The chief point raised by the hon. Member who moved the Instruction is that this is a matter which should be dealt with by general legislation. The answer to that is that there are about eight cases in the Midlands where these special powers have already been obtained from this House, and the power we ask for would only put London on the same footing as regards smoke nuisances as the Scotch towns already find themselves.

Mr. PICKERSGILL

The whole of Scotland.

Mr. GUINNESS

Yes, but in practice it only applies, under the Scotch Act of 1897, to anyone whose factory emits smoke which is a nuisance, whatever the colour of the smoke is, only in that case is there a liability to a penalty. Under the London Act there is the qualification that the smoke must be black, and, of course, it must be in such quantities as to be a nuisance. In a recent case concerning the Chelsea Borough Council the plaintiffs failed owing to the fact that the smoke was not black. The clause, which was the only operative clause of the London Public Health Act, 1891, is now quite unreliable to check this smoke nuisance, and, therefore, the London County Council ask that where the smoke is a nuisance, whatever its colour, there shall be power to check it. The other points which the hon. Member took are, I think, matters of detail. I think it is obviously advisable that borough councils should be brought under the operation of the law just as private individuals and statutory companies are made liable. Considering the great loss which annually takes place in London owing to fogs and the great danger to public health arising from the amount of smut consumed, it is advisable that we should have the same powers possessed by other parts of the country, and that we should do everything possible to check this very great nuisance.

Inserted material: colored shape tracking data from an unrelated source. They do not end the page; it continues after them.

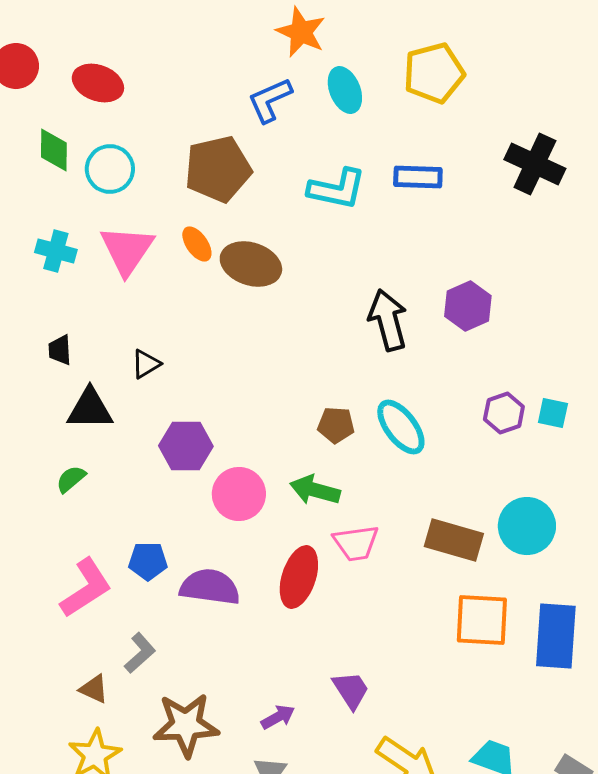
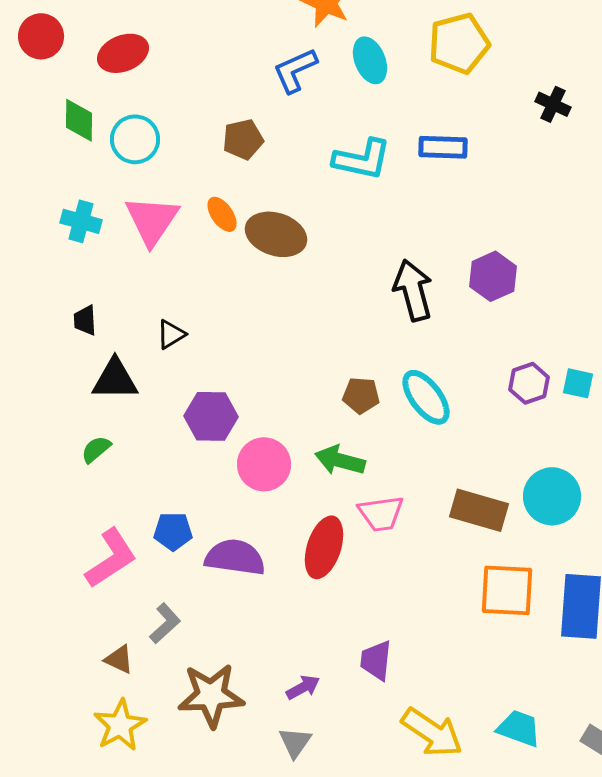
red ellipse: (98, 83) -> (123, 53), turned -42
black cross: (535, 164) -> (553, 104), moved, size x0.6
brown pentagon: (218, 169) -> (243, 139), size x0.6
purple trapezoid: (351, 690) -> (376, 660), turned -141

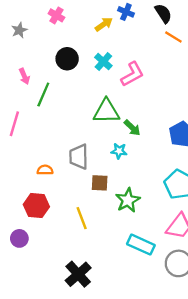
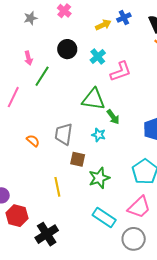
blue cross: (126, 12) -> (124, 17), turned 32
orange semicircle: (45, 170) -> (33, 141), turned 32
red hexagon: (36, 206) -> (17, 216), moved

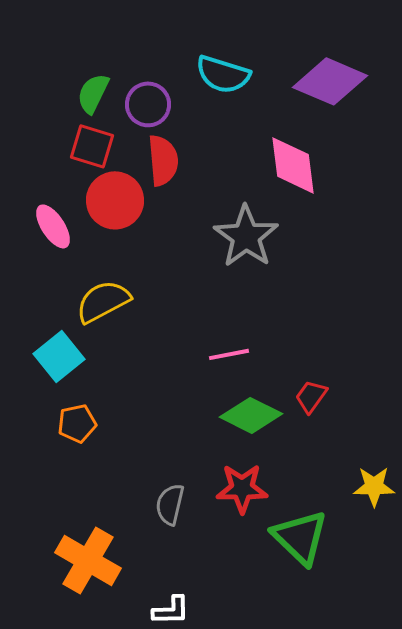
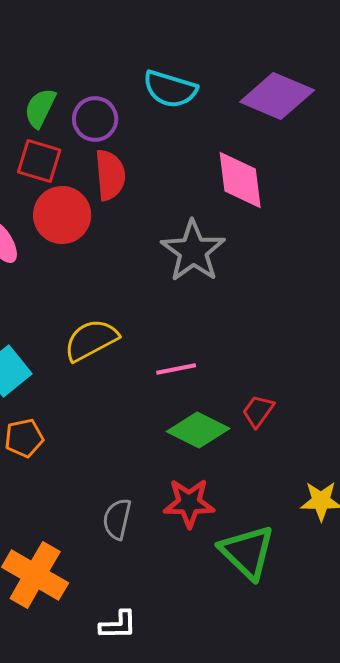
yellow semicircle: (103, 301) -> (91, 340), moved

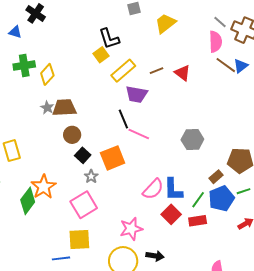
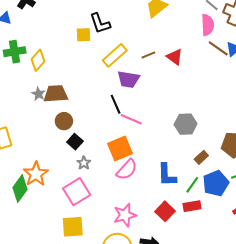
yellow square: (101, 55) -> (83, 35), moved, turned 35
orange square: (113, 158) -> (120, 149), moved
brown rectangle: (216, 177) -> (201, 157), moved
pink semicircle: (153, 189) -> (127, 170), moved
red square: (171, 214) -> (165, 211), moved

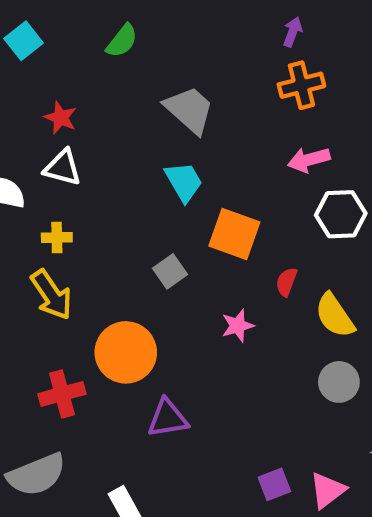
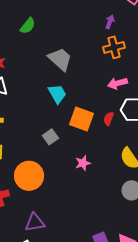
red semicircle: (286, 282) -> (109, 119), moved
purple triangle: (168, 418) -> (35, 222), moved

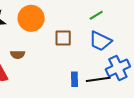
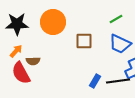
brown semicircle: (18, 54) -> (33, 61), moved
blue rectangle: (74, 79) -> (95, 81), turned 32

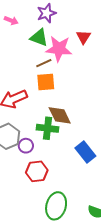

Question, "That it be an Instruction to the Committee on the Bill that they do strike out Part IV. of the Bill (Smoke Nuisance Clauses)," put, and negatived.

And, it being after half-past Eleven of the clock on Thursday evening, Mr. SPEAKER adjourned the House without Question put, in pursuance of the Standing Order.

Adjourned at Eleven minutes after One a.m.. Friday, 8th April.